There has been a lot of news this week about the impact of artificially created organic chemicals on our bodies. Now a major new finding comfirms what I have been suspecting all along: Bisphenol-A suppresses adiponectin--the hormone in fat that is part of the system that regulates how much additional fat our bodies put away.
Bisphenol-A is found in hard plastics like water bottles and baby bottles.
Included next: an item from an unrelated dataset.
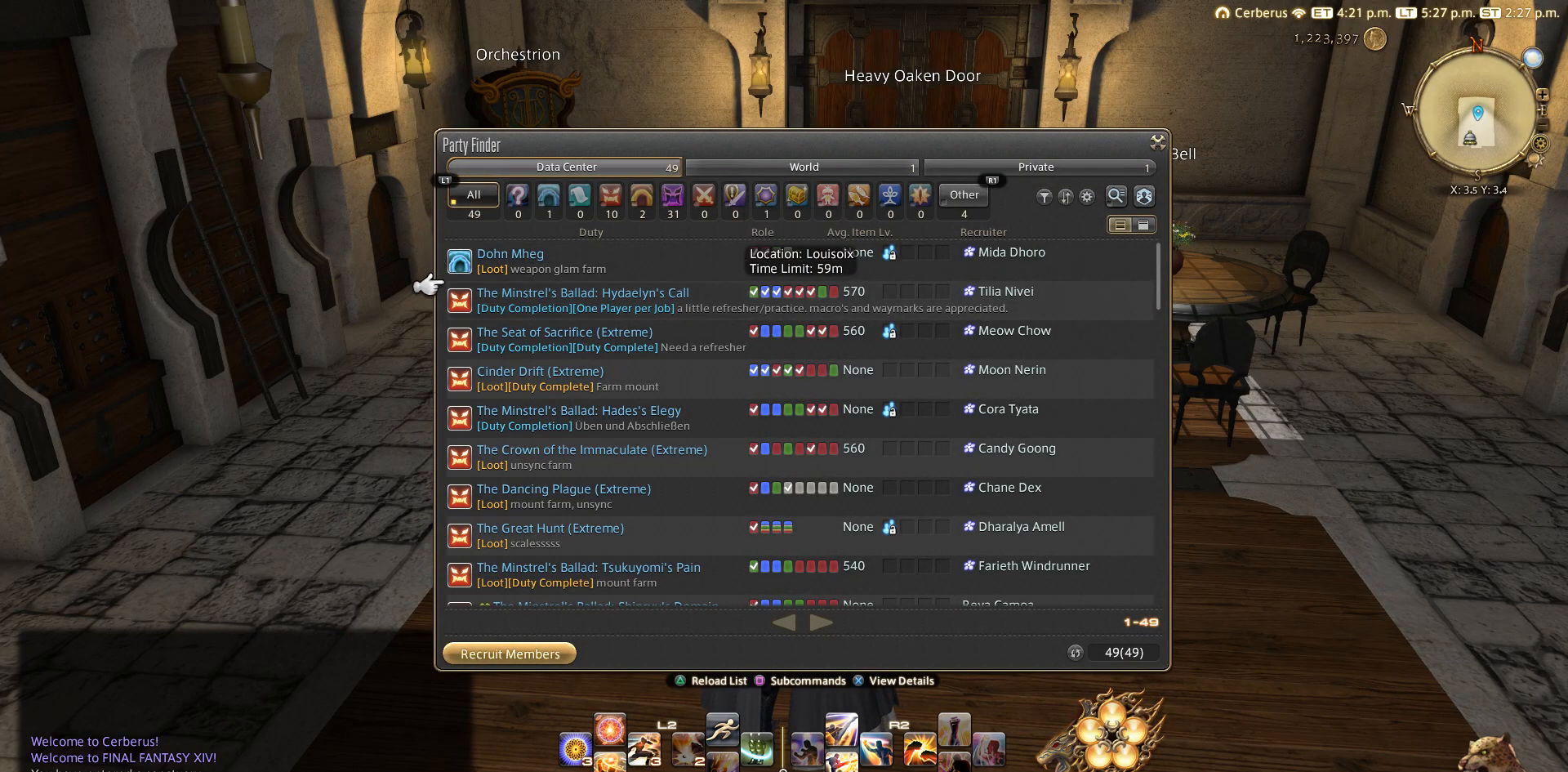
{"buttons": ["DPAD_DOWN"], "left_stick": "center", "right_stick": "center", "events": [[33, "DPAD_DOWN", "up"], [250, "DPAD_DOWN", "down"]]}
It is also used in the lining of food cans, which means if you ever eat commercially prepared foods you are exposed to it, since much restaurant food starts out in cans.
Here's a good write up about this research:
Toxic Plastic Linked to Metabolic Syndrome
From that report we get this description of the study, published in the Aug. 14, 2008, online edition of the journal Environmental Health Perspectives:
"In a laboratory study, using fresh human fat tissues, the UC team found that BPA suppresses a key hormone, adiponectin, which is responsible for regulating insulin sensitivity in the body and puts people at a substantially higher risk for metabolic syndrome."
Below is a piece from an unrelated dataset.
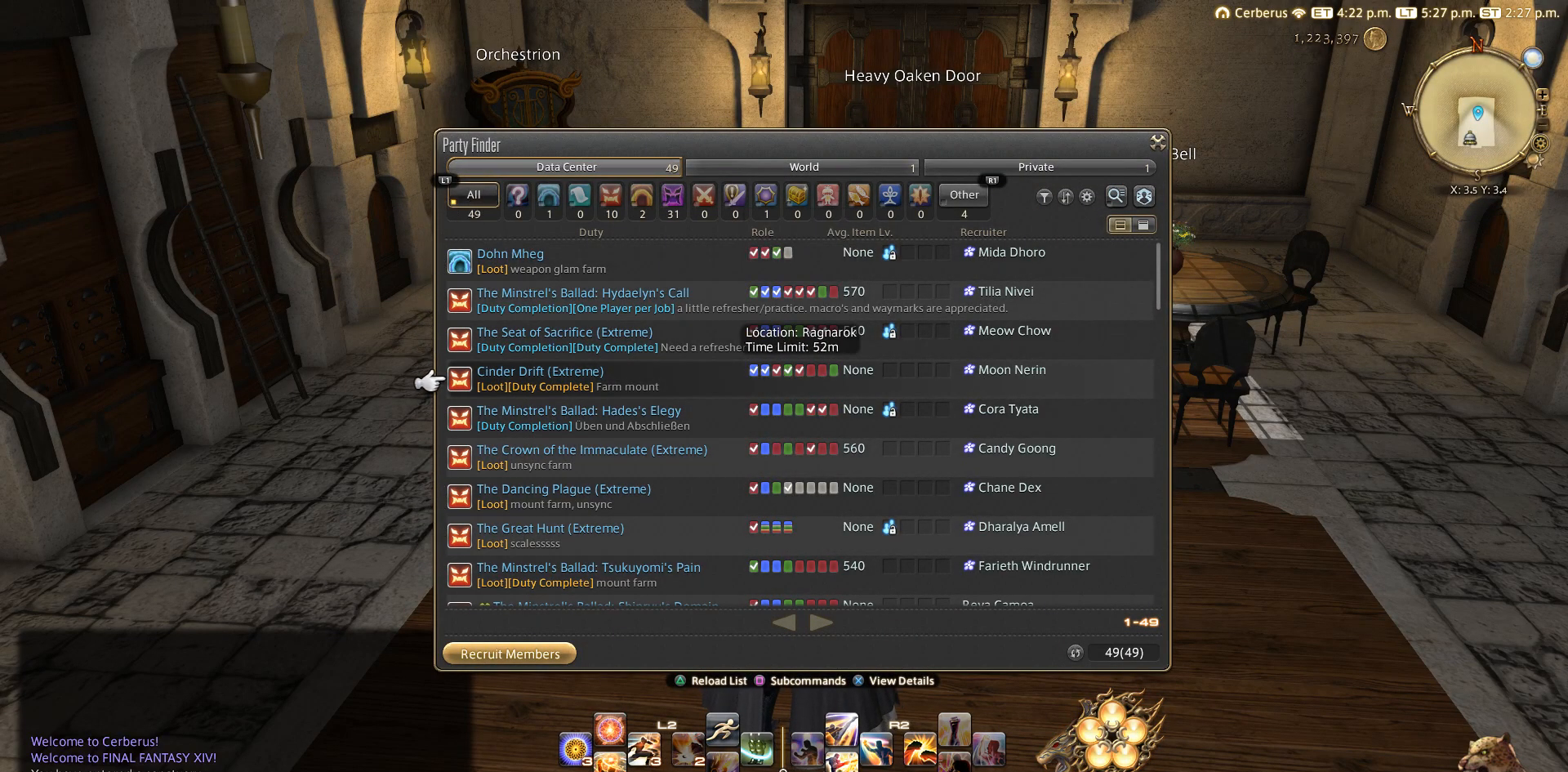
{"buttons": [], "left_stick": "center", "right_stick": "center", "events": [[467, "DPAD_DOWN", "up"]]}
If you've been following the news, you will have noted that the plastics industry and its lobbyists have been fighting hard to keep this plastic in our environment and the FDA--that has never found a lobbyist whose interests it won't serve--continues to claim it is safe.
Other research has shown that many of us have detectible levels of Bisphenol-A in our bodies. And yet more research has shown that heating a plastic baby bottle releases a lot of Bisphenol-A into the milk in that bottle.
Plastic baby bottles made of Bisphenol-A have been around for a generation. But the plastics industry would have you believe that it is totally coincidental that the generation that grew up drinking from those baby bottles has the highest rate of obesity ever seen in our society.
Completely coincidental. Oh yeah.
Don't those lobbyists have kids and grandkids too?